Friday, Jun. 23, 1961

Died. Duane Jones, 63, Madison Avenue's "box-top king," the master merchandiser who first made soap-wrapper premiums and box tops into sales gimmicks; of a stroke; in Norwalk, Conn. In 1952, while president of the Manhattan agency bearing his name, Jones sued nine ex-executives who had defected with his major accounts, won a landmark $300,000, which he planned to donate to the University of Pennsylvania to establish a chair in business ethics.

Died. Clinton Strong Golden, 72, enterprising labor leader who clambered out of the iron mines (where he was a mule skinner at eleven) to become a founder of the United Steelworkers, vice chairman of the War Production Board, and director of the Trade Union Fellows program at the Harvard Business School; of a stroke; in Philadelphia.
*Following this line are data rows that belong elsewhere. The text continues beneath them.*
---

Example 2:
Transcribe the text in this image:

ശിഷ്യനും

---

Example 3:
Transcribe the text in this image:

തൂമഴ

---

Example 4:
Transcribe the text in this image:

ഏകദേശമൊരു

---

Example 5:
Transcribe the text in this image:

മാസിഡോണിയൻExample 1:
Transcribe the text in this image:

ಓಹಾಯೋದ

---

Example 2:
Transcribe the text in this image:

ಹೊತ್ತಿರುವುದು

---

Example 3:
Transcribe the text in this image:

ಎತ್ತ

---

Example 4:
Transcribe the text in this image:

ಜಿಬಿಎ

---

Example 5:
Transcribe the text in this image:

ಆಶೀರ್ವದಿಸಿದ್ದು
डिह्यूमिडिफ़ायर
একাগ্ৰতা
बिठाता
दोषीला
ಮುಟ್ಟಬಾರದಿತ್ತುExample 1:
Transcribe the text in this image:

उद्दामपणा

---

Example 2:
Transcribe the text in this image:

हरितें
Died. Julius Klein, 74, economic troubleshooter, a Harvard professor called to the Commerce Department by Presidents Wilson and Hoover, later a freelance consultant who counseled both Peru and Chile to replace their state-controlled economies with free enterprise; of hepatitis; in San Francisco.
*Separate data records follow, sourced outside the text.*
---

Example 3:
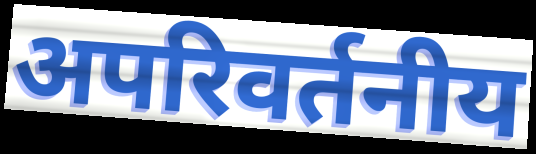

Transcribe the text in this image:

अपरिवर्तनीय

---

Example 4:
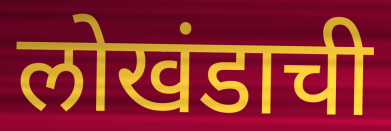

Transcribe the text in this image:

लोखंडाची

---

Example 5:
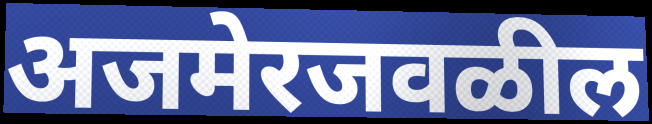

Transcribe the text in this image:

अजमेरजवळील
Died. Benjamin Allyn Jones, 78, Calumet Farm's folksy, foxy trainer of six Kentucky Derby winners, including two holders of the Triple Crown, Whirlaway and Citation, whom he considered respectively his favorite and his greatest ("a Chinaman could train Citation"); of a heart attack; in Lexington, Ky. The Missouri-born banker's son launched himself as an owner-trainer-breeder on the Midwestern bullring circuit, learned to halter his foals the day after they dropped, fatten them on only the right food ("I can smell hay or feel it in the dark and tell whether horses will like it"), waste none of it on losing nags (his pet phrase: "Trade'm away for a dog and then shoot the dog"). Always doing just a little bit better than his rivals, Plain Ben Jones built Calumet into the nation's dominant stable, and in 1947, when $100,000 stakes races were still a rarity, he was the first to win more than $1,000,000 in purses. "It's like running a grocery store," he said. "I love to hear that cash register ring."

Died. Daniel Webster Hoan, 80, Socialist mayor of Milwaukee for 24 years of incorruptible efficiency and unprecedented solvency until his defeat in 1940, when the electorate suddenly saw Red, sought an unneeded new broom; of a stroke; in Milwaukee. A dishwasher who later cooked his way through law school, Dan Hoan was a twangy, shotgun orator who restricted his Marxmanship to Labor Day, indulged in class warfare only in 1919, when he declined to play host to King Albert of the Belgians. "I stand for the man who works," proclaimed the mayor of Milwaukee. "To hell with kings."